By Agraféna Ivánovna’s advice Natásha prepared herself not in their
own parish, but at a church where, according to the devout Agraféna
Ivánovna, the priest was a man of very severe and lofty life. There were
never many people in the church; Natásha always stood beside Belóva in
the customary place before an icon of the Blessed Virgin, let into the
screen before the choir on the left side, and a feeling, new to her, of
humility before something great and incomprehensible, seized her when
at that unusual morning hour, gazing at the dark face of the Virgin
illuminated by the candles burning before it and by the morning light
falling from the window, she listened to the words of the service which
she tried to follow with understanding. When she understood them her
personal feeling became interwoven in the prayers with shades of its
own. When she did not understand, it was sweeter still to think that
the wish to understand everything is pride, that it is impossible to
understand all, that it is only necessary to believe and to commit
oneself to God, whom she felt guiding her soul at those moments. She
crossed herself, bowed low, and when she did not understand, in horror
at her own vileness, simply asked God to forgive her everything,
everything, to have mercy upon her. The prayers to which she surrendered
herself most of all were those of repentance. On her way home at an
early hour when she met no one but bricklayers going to work or men
sweeping the street, and everybody within the houses was still asleep,
Natásha experienced a feeling new to her, a sense of the possibility
of correcting her faults, the possibility of a new, clean life, and of
happiness.
During the whole week she spent in this way, that feeling grew every
day. And the happiness of taking communion, or “communing” as Agraféna
Ivánovna, joyously playing with the word, called it, seemed to Natásha
so great that she felt she should never live till that blessed Sunday.

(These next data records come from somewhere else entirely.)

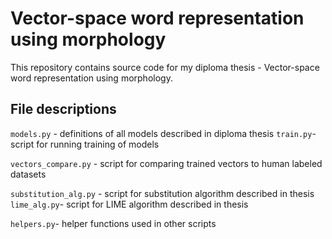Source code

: # Vector-space word representation using morphology

This repository contains source code for my diploma thesis - Vector-space word representation using morphology.

## File descriptions

`models.py` - definitions of all models described in diploma thesis
`train.py`- script for running training of models

`vectors_compare.py` - script for comparing trained vectors to human labeled datasets

`substitution_alg.py` - script for substitution algorithm described in thesis
`lime_alg.py`- script for LIME algorithm described in thesis

`helpers.py`- helper functions used in other scripts
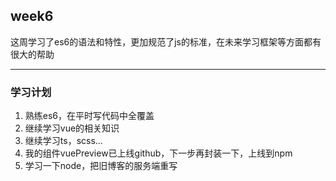 ## week6

这周学习了es6的语法和特性，更加规范了js的标准，在未来学习框架等方面都有很大的帮助

---
### 学习计划
1. 熟练es6，在平时写代码中全覆盖
2. 继续学习vue的相关知识
3. 继续学习ts，scss...
4. 我的组件vuePreview已上线github，下一步再封装一下，上线到npm
5. 学习一下node，把旧博客的服务端重写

But the happy day came, and on that memorable Sunday, when, dressed in
white muslin, she returned home after communion, for the first time for
many months she felt calm and not oppressed by the thought of the life
that lay before her.
The doctor who came to see her that day ordered her to continue the
powders he had prescribed a fortnight previously.
“She must certainly go on taking them morning and evening,” said
he, evidently sincerely satisfied with his success. “Only, please be
particular about it.
“Be quite easy,” he continued playfully, as he adroitly took the gold
coin in his palm. “She will soon be singing and frolicking about. The
last medicine has done her a very great deal of good. She has freshened
up very much.”
The countess, with a cheerful expression on her face, looked down at her
nails and spat a little for luck as she returned to the drawing room.